The variable stay took on value 1 or 0 depending on whether or not the same first-stage action (fractal image) was chosen on the previous trial. reward took on value 1 or −1 depending on whether the previous trial was rewarded, and common took on value 1 or −1 depending on whether the transition between the first and second stage on the last trial was common or rare. loss is the z-scored log loss aversion estimate, risk is the z-scored risk preference estimate, and temperature is the z-scored inverse softmax temperature from the gambling task, all described below. As described in more detail in Results, the main effect of reward is a proxy for model-free control, the interaction between reward and transition type is a proxy for model-based control, and the interaction of each with a gambling task variable determines the extent to which that variable scales with the respective system.

The regressions were performed using a hierarchical Bayesian formulation. β_stay, β_reward, β_common, and β_{reward×common} were instantiated once per participant, each drawn from a group level Gaussian with a relatively broad N(0, 2²) prior on the mean and a half-Cauchy(0, 2.5) prior on the standard deviation. The remaining regression coefficients were instantiated once at the group level with a N(0, 2²) prior.

2.5. Two-Step Reinforcement Learning Model

The model-free component learned a table of action values, Q(s, a). The environment consisted of three primary states, one for the first-stage decision, and one for each possible second-stage decision, and two actions in each state, corresponding to the fractal images. Q-values were initialized to 0.5 (mid-way between the two known extreme values) and updated according to SARSA(λ) (Rummery and Niranjan, 1994):

$\begin{array}{l}{Q}_{mf}(s_{t,i},a_{t,i})=Q_{mf}(s_{t,i},a_{t,i})+\alpha (r_{t,i}+Q_{mf}(s_{t,i+1},a_{t,i+1})\\ -Q_{mf}(s_{t,i},a_{t,i})).& (2)\end{array}$

t refers to the trial number and i to the decision stage. r_{t, i} is the immediate reward, always 0 following the first stage, and 1 or 0 following the second stage. Q_mf(s_{t, 3}, a_{t, 3}) was set to 0 because there was no third stage. An eligibility trace updated first-stage Q-values according to the second-stage outcome:

$\begin{array}{ll}{Q}_{mf}(s_{t,1},a_{t,1})=Q_{mf}(s_{t,1},a_{t,1})+\alpha \lambda (r_{t,2}-Q_{mf}(s_{t,2},a_{t,2})).& (3)\end{array}$

Traces were reset at the beginning of each trial. We found λ to be difficult to identify when allowing it to vary as a free parameter. For simplicity, it was fixed to 1.
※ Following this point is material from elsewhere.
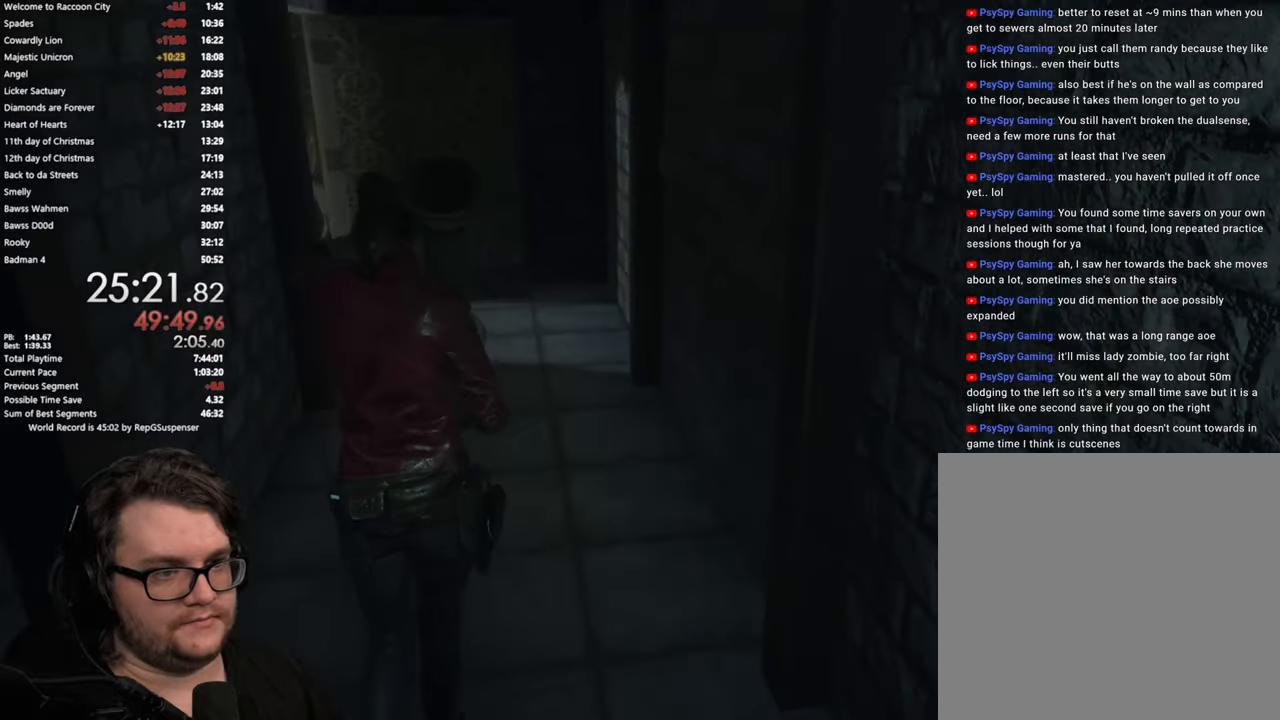
{"buttons": [], "left_stick": "up", "right_stick": "center", "button_events": []}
Non-chosen action values decayed to baseline:

$\begin{array}{ll}{Q}_{mf}(s,a)=Q_{mf}(s,a)+\alpha (0.5-Q_{mf}(s,a)).& (4)\end{array}$

At the second stage, the model-based controller used the same temporal-difference learning rule, and Q_mb(s_{t, 2}, a_{t, 2}) = Q_mf(s_{t, 2}, a_{t, 2}). Following previous work, the transition function used the veridical values (0.7 and 0.3), and the mapping of the first-stage action to the predominant second-stage state was assigned based on the difference between the number of times the first action led to the first second-stage pair plus the second action led to the second second-stage pair, and the number of times the opposite transitions were observed. A single backup operation using the Bellman equation was used to combine the reward and transition functions and compute model-based action values at the first stage:

$\begin{array}{ll}{Q}_{mb}(s_{t,1},a_{t,1})={\displaystyle \sum _{s^{\prime }=\left\{2,3\right\}}}p(s^{\prime }|s_{t,1},a_{t,1}){\displaystyle \underset{a=\left\{1,2\right\}}{max}}{Q}_{mb}(s^{\prime },a).& (5)\end{array}$

Action selection was conducted using a softmax choice rule. At stage one:

$\begin{array}{l}p(a|s)=\\ \frac{\exp ({\beta }_{mb}{Q}_{mb}(s,a)+{\beta }_{mf}{Q}_{mf}(s,a)+p·rep(a)+{\beta }_{bias}·bias(a))}{{\displaystyle {\sum }_{a^{\prime }}\exp ({\beta }_{mb}{Q}_{mb}(s,a^{\prime })+{\beta }_{mf}{Q}_{mf}(s,a^{\prime })+p·rep(a^{\prime })+{\beta }_{bias}·bias(a^{\prime }))}}.& (6)\end{array}$

The function rep(a) was 1 when a was the action taken during the first stage of the previous trial, and 0 otherwise. p captures the tendency to repeat (p > 0) or switch (p < 0) actions irrespective of value. The function bias(a) was 1 for the second action (arbitrarily chosen) and 0 for the first action. This incorporates bias toward the first action when β_bias is negative.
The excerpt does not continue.